INPUT:

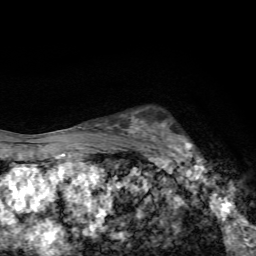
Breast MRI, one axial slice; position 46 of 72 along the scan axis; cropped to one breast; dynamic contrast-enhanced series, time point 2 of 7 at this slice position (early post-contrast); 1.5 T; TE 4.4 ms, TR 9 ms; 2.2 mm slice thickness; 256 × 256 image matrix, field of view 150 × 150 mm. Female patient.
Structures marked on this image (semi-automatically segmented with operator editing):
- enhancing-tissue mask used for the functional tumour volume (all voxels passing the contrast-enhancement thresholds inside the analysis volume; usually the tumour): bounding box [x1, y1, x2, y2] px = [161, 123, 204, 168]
* * *
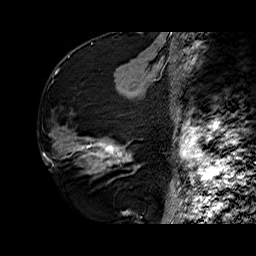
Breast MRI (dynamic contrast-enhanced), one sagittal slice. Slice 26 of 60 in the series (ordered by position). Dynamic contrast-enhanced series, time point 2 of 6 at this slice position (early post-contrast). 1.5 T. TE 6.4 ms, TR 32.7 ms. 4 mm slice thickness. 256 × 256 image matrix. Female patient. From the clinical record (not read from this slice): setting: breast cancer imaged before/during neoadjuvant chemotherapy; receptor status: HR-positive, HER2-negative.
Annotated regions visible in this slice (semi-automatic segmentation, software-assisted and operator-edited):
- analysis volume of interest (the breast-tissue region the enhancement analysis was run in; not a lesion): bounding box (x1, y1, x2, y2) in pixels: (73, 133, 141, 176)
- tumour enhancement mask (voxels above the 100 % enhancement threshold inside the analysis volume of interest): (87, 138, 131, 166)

ASSIGNED TASK:
When the word "semi" appears in a line of the listing, pull that line out.

WRITTEN REPLY:
Structures marked on this image (semi-automatically segmented with operator editing):
Annotated regions visible in this slice (semi-automatic segmentation, software-assisted and operator-edited):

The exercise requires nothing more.